Das Konzept geht auf. Auch wenn es Leute gibt, die sagen, die BVG solle das Geld lieber in ihren Fuhrpark investieren. Martell Beck kennt das. Der Etat für Geschäftswerbung würde 3,5 Millionen Euro pro Jahr betragen. Das seien 0,5 Prozent der Fahrgeldeinnahmen. "Wir haben auch vor der Kampagne schon Geld ausgegeben, etwa um Abos oder Tageskarten zu bewerben", sagt er. Nun würde es für ein Konzept gezahlt, das erfolgreicher und effektiver sei. Dazu gehörten Videos, die die Agentur Jung von Matt produziert hat. Etwa "Is mir egal", mit dem verstorbenen Youtube-Star Kazim Akbogo, das längst halb Berlin mitsingen kann. "Für uns war das der Durchbruch", sagt Beck.
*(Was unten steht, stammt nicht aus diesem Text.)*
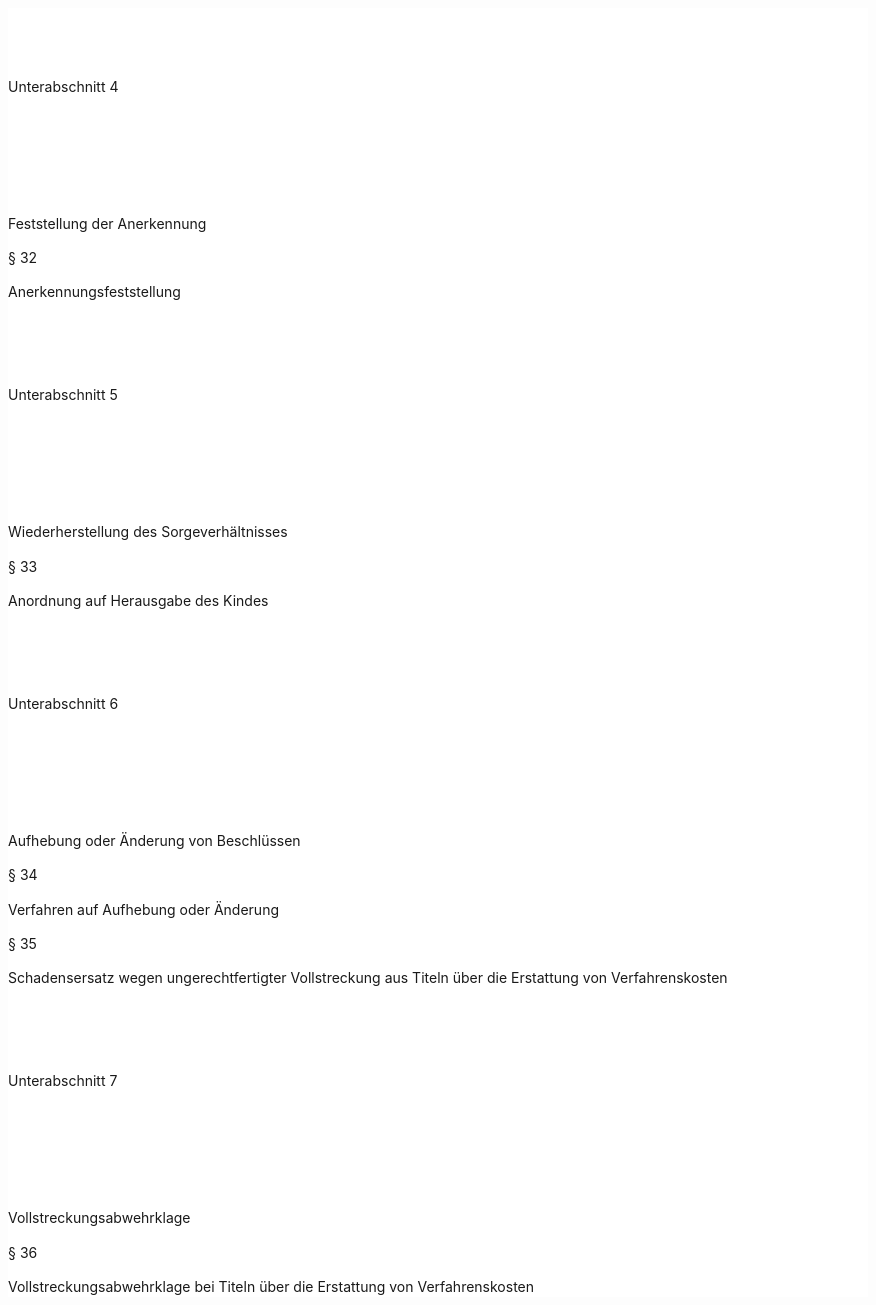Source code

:  

 

Unterabschnitt 4

 

 

 

Feststellung der Anerkennung

§ 32

Anerkennungsfeststellung

 

 

Unterabschnitt 5

 

 

 

Wiederherstellung des Sorgeverhältnisses

§ 33

Anordnung auf Herausgabe des Kindes

 

 

Unterabschnitt 6

 

 

 

Aufhebung oder Änderung von Beschlüssen

§ 34

Verfahren auf Aufhebung oder Änderung

§ 35

Schadensersatz wegen ungerechtfertigter Vollstreckung aus Titeln über die Erstattung von Verfahrenskosten

 

 

Unterabschnitt 7

 

 

 

Vollstreckungsabwehrklage

§ 36

Vollstreckungsabwehrklage bei Titeln über die Erstattung von Verfahrenskosten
Inzwischen arbeiten mehr als zwanzig Leute am coolen Image der BVG. 16 sitzen direkt in der Firmenzentrale, die anderen bei GUD.berlin. Hinzu kommen die Leute von Jung von Matt. Sie alle haben täglich Berlin im Blick, um schnell auf Dinge zu reagieren, die in der Stadt passieren und in aller Munde sind. "Davon lebt die Kampagne", sagt Grüner. Und noch etwas haben sie geschafft: "Fast alle Bewerber sagen, dass sie auch wegen der coolen Kampagne bei uns arbeiten wollen", sagt Beck.